Diana Gerlof, a spokesperson for Kamloops Search and Rescue, told CBC’s Daybreak Kamloops that the river is six to eight metres deep in spots as it is swollen from spring snowmelt.

She said Kamloops Search and Rescue and RCMP would co-ordinate and resume search efforts at a later date.
“Visibility also makes it hard for drones and … RCMP helicopter to see anything in the water at the moment,” she said on Tuesday morning.
“We know the place where it almost fully submerged. So that will help us … give us a start, basically.”
A search in Kamloops has been suspended until conditions on the North Thompson River improve. Emergency crews responded Sunday evening after a vehicle plunged into the river off Schubert Drive on the city’s north shore. As CBC’s Shelley Joyce reports, details of what happened are cloudy, but it’s clear that several heroes jumped in to help.
Neighbour recalls rescue
The car went off the road near Schubert Drive and Birch Avenue, close to where Natasha Winston lives with her 72-year-old husband, Pierre Beaulieu.
Winston said Beaulieu was another of the bystanders who dove into the water, describing the rescue as a “blur” after he disappeared from the house for 20 minutes.

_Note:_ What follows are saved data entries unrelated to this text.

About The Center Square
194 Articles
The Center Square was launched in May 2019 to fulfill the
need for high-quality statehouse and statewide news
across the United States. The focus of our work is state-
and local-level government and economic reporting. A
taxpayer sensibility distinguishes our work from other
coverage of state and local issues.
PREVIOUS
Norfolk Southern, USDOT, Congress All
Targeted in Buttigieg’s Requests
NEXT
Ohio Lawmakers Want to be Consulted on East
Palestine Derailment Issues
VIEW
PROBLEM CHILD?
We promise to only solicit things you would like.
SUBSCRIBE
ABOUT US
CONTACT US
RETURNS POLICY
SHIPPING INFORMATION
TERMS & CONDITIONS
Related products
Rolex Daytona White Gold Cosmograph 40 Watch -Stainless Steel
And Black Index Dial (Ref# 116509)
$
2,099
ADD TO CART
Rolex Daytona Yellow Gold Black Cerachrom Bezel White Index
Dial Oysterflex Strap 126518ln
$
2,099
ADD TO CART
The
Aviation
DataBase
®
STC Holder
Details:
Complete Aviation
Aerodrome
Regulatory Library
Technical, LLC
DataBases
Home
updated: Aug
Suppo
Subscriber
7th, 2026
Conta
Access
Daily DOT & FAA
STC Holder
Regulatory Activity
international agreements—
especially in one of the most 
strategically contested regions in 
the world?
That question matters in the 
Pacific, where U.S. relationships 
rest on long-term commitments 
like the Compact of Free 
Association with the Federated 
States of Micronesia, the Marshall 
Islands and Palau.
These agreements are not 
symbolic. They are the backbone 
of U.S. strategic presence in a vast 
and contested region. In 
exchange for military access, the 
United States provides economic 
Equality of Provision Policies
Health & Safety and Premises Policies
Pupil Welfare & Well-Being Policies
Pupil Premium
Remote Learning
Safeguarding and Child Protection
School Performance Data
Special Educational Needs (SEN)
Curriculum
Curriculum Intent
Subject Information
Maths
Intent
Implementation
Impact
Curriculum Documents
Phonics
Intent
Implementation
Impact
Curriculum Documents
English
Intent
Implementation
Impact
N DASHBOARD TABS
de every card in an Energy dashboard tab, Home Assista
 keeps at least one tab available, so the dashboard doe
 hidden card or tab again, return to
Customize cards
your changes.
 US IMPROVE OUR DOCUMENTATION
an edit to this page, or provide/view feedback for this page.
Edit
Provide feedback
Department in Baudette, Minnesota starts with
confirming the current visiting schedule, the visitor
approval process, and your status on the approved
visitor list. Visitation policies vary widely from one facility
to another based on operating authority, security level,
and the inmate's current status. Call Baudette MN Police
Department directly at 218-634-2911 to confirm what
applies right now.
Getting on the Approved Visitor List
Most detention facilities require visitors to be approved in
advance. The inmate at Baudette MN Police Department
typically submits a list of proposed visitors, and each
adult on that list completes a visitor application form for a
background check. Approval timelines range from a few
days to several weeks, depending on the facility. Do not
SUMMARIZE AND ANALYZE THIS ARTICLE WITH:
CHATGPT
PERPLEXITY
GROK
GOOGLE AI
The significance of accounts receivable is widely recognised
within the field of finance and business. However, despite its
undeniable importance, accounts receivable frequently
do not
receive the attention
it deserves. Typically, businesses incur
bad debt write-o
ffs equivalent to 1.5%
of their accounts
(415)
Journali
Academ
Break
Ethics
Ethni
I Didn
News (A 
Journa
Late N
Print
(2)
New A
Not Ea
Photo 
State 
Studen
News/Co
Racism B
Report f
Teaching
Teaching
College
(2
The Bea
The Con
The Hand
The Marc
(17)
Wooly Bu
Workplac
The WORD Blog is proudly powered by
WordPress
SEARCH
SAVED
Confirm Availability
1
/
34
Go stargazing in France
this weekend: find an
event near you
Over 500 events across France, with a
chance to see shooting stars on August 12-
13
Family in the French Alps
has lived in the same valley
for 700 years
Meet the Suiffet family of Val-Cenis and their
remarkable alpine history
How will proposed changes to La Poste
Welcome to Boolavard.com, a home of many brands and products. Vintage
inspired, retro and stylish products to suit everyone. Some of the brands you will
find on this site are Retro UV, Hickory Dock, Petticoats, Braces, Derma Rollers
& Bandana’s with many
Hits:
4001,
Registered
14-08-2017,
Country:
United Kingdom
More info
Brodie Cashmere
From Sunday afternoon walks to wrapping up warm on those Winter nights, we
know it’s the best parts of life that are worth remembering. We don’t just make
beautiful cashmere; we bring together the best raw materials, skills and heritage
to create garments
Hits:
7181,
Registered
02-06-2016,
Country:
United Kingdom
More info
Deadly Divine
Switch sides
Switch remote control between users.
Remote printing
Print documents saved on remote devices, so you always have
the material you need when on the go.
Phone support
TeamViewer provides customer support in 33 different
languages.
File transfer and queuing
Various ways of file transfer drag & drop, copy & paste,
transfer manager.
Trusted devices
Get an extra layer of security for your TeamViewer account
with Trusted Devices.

“He went racing down the road, trying to find something to get into the river without hurting himself,” she said.
“He found a big hunk of wood to try and reach the people, to get them out of this.”
Winston said the bank of the river was very muddy and steep, and her husband managed to rescue the person who broke the car’s window with the aid of harnesses provided by rescue personnel.
She said that bystander deserves to be called a “real hero” for helping get the 21-year-old woman to safety and dragging her out of the car.
“When my husband was holding him, he was unconscious at that point, so he barely made it. He was dragged out of the water,” Winston said.

Winston said the experience was traumatic for everyone involved, and she has started a memorial near a bench where the car went off the road and into the river.
“I think there’s just a lot of hope that they’ll still find the person that was lost and, yeah, it’s hard,” she said.